Hit Show: That '70s Show
It’s been quite a ride for Kutcher’s career, and in a way it’s come full circle – as he’s now back on the tube (Two and a Half Men), where he started. But for a while during That ‘70s Show’s run, he was parlaying his surge to stardom into movie roles, and it could be argued that the series ultimately ended because each of the main cast members became too big for the small screen (it’s certainly inarguable that Mila Kunis is the biggest alum right now!).
Hit Show: Party of Five
For a while there in the ‘90s, Fox’s Party of Five was all the rage, and its lead actress, Neve Campbell, capitalized the most. She became a(n) (oc)cult icon for her role in The Craft, a full-fledged household name thanks to the Scream franchise, and a Mr. Skin hall-of-famer following a scene in Wild Things (which hurt her career as much as it helped Denise Richards’). Ironically – or maybe unironically – Campbell’s movie career has pretty much consisted of one misfire after another, including this year’s Scream 4, precisely since the end of Party.
Hit Show: Mad About You
Mad About You served as a launching pad for what would become a successful movie career for Helen Hunt, and although it has since tapered off considerably – likely of her own volition – Hunt at one point threatened to become the biggest actress in the biz, all thanks to Paul Reiser’s hit sitcom. In the end, she starred in a then-groundbreaking special-effects movie that is now a ride at Universal Studios (Twister) and one of the biggest rom-coms of the ‘90s (As Good As It Gets), the latter of which won her an Oscar.
Hit Show: Alias
Like the other Jennifer on this list, Garner’s show really shot her to superstardom. Alias displayed so many of Garner’s, ahem, assets and so many different molds she could be tidily squeezed into, it was only a matter of time before the big screen beckoned her full-time attention. But prior to her departure from the J.J. Abrams-created action series, Garner made quite a splash in movies, first with smaller roles in big movies (Pearl Harbor, Catch Me If You Can), then, ultimately, two movies all to herself that would ultimately make (13 Going on 30) and not quite break but temporarily hurt (Elektra) her movie career.
Hit Show: ER
It’s easy to forget, but George Clooney became “George Clooney” because of ER, and while he didn’t become a Serious Movie Actor until he left the hit series, it afforded him quite a wide variety of big-screen roles – including the dream role in what turned out to be probably the most disastrous Batman movie ever. All will likely agree that Steven Soderbergh’s Out of Sight was the cinematic high point for Clooney during his days as Dr. Doug Ross (and the high point of J. Lo’s career, period).
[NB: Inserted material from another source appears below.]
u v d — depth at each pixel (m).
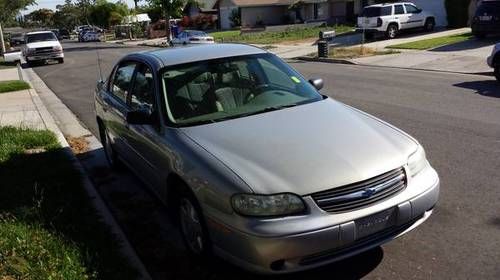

Hit Show: Buffy the Vampire Slayer
Her movies weren’t always works of art (or, OK, even decent), but with the help of her title role on the beloved Buffy, Gellar was in the late ‘90s the go-to actress for young, angsty female roles in mainstream movies (i.e., I Know What You Did Last Summer and Cruel Intentions). And Scooby-Doo at least made her a good amount of money. Hopefully.
Almost Everyone on Saturday Night Live
It is well-known that Saturday Night Live is largely a stepping for its cast members on their way to bigger and better things (read: movie stardom); at this point, it’s almost a rite of passage to launch a successful movie career shortly before exiting the sketch-comedy show. Current cast member Kristen Wiig is an anomaly in that she has an absolute blockbuster movie under her belt (this summer’s Bridesmaids), yet she has not confirmed that she will be departing SNL to capitalize on the momentum. The formula is well-documented, though: Everyone from Eddie Murphy (48 Hrs. and Trading Places while on SNL) to David Spade (Tommy Boy) and many in between and since have released a big movie during their “residence” and left because of said big movie soon thereafter.